**Prompt**
From the records below, copy the lines that include "REMUNERACIONES".

+++ Dataset extract +++

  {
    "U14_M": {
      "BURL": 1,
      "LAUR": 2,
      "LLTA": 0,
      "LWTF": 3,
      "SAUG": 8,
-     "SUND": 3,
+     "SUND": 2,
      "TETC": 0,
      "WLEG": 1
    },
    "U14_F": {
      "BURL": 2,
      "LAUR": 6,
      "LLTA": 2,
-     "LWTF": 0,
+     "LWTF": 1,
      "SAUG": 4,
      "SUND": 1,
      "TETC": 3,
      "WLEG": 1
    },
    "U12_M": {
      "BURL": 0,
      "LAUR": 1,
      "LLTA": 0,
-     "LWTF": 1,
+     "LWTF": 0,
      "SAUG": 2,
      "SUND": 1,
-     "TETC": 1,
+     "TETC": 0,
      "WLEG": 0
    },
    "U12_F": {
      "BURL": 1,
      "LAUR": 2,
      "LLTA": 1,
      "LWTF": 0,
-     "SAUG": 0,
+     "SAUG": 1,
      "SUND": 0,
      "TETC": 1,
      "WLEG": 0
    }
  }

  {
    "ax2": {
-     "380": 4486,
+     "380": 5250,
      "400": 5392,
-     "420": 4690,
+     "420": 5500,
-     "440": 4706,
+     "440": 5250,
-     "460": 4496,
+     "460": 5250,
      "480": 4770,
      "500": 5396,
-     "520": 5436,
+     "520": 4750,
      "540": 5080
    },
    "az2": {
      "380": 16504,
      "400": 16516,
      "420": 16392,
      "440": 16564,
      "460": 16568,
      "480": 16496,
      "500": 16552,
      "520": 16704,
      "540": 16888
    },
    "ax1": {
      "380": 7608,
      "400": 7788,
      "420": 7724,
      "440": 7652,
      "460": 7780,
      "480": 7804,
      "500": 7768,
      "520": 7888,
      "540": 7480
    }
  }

+++
+++ Dataset extract +++

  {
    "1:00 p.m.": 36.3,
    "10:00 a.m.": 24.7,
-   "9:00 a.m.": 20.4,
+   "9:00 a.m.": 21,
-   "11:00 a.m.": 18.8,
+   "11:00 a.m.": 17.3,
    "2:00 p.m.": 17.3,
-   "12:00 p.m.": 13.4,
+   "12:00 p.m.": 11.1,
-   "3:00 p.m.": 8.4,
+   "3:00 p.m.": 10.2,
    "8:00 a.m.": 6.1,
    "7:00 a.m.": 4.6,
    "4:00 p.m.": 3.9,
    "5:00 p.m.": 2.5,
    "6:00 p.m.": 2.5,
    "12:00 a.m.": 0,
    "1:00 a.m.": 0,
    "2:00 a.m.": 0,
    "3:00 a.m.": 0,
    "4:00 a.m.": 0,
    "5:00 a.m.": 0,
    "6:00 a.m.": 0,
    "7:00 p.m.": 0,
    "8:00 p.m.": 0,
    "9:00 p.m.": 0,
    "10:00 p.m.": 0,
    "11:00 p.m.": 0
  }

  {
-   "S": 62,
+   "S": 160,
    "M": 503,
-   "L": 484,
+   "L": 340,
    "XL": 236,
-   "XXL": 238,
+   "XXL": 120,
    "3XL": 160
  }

+++
+++ Dataset extract +++

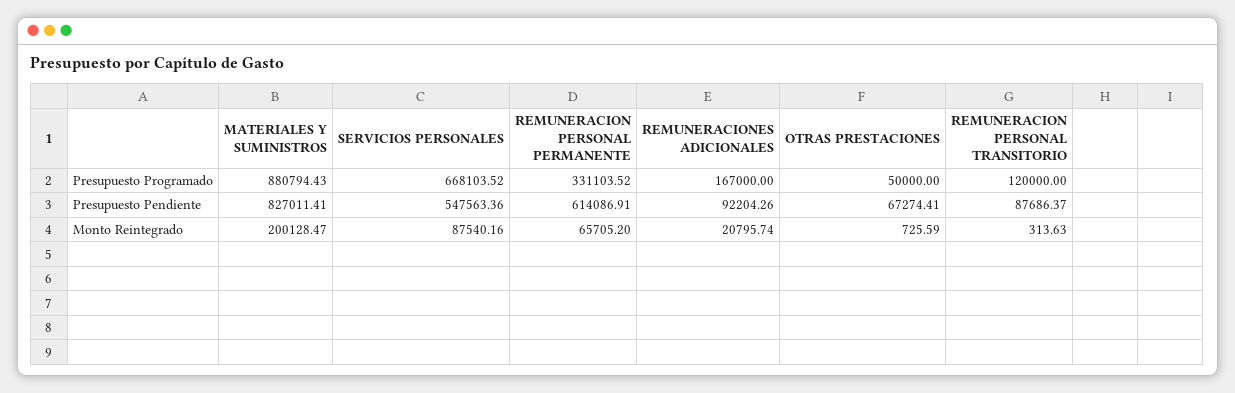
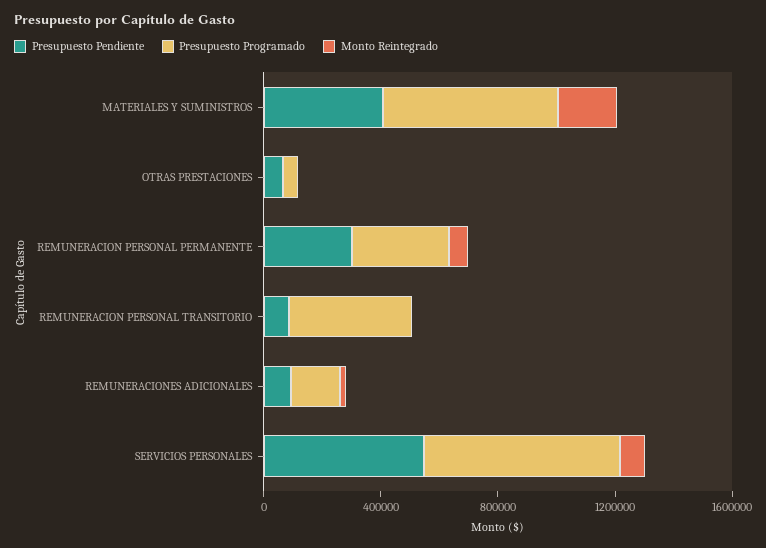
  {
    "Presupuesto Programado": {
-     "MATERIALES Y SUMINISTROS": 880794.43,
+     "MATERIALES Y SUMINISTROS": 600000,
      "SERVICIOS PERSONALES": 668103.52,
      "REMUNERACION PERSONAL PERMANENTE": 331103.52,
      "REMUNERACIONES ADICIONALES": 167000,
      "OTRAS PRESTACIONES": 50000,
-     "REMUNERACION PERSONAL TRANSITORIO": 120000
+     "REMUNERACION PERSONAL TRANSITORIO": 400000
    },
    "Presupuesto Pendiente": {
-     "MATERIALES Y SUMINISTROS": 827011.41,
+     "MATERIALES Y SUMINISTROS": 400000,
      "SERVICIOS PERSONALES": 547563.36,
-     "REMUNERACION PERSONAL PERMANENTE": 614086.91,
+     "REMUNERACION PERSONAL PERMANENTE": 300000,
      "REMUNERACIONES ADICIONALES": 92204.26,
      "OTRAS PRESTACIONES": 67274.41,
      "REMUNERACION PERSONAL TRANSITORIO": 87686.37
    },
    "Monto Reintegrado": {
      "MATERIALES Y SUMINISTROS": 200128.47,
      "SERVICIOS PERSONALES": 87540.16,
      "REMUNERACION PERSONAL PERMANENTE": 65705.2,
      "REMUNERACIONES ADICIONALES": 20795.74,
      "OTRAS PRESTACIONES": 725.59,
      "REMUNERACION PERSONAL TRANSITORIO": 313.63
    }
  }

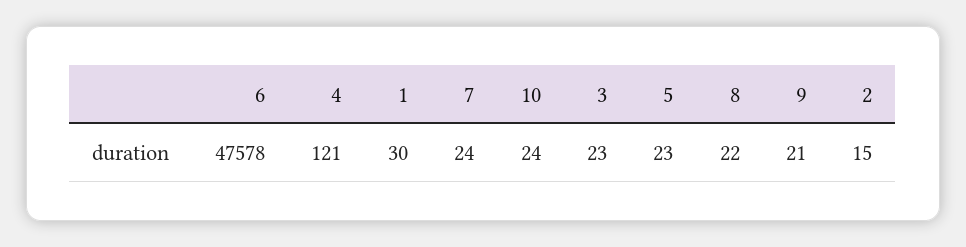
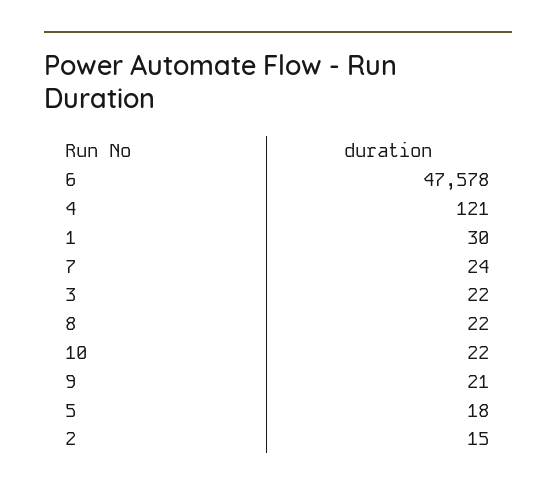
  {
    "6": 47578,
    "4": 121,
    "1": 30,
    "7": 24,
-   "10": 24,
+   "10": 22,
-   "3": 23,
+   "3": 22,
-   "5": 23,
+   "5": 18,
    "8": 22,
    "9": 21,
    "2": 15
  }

+++

**Result of the exercise**
      "REMUNERACIONES ADICIONALES": 167000,
      "REMUNERACIONES ADICIONALES": 92204.26,
      "REMUNERACIONES ADICIONALES": 20795.74,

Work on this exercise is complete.